(Page-level text extractions)
<<<<
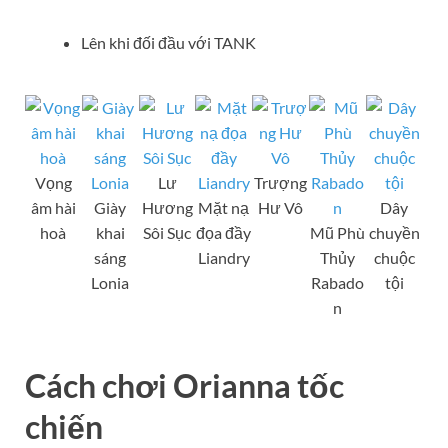
Lên khi đối đầu với TANK
Vọng
Lư
Trượng
âm hài
Giày
Hương
Mặt nạ
Hư Vô
Dây
hoà
khai
Sôi Sục
đọa đầy
Mũ Phù
chuyền
sáng
Liandry
Thủy
chuộc
Lonia
Rabado
tội
n
Cách chơi Orianna tốc
chiến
>>>>
▶ [Try it] Please copy the data shown above, line by line and exactly, omitting the images.

▶ [Answer]
Lên khi đối đầu với TANK
Vọng
Lư
Trượng
âm hài
Giày
Hương
Mặt nạ
Hư Vô
Dây
hoà
khai
Sôi Sục
đọa đầy
Mũ Phù
chuyền
sáng
Liandry
Thủy
chuộc
Lonia
Rabado
tội
n
Cách chơi Orianna tốc
chiến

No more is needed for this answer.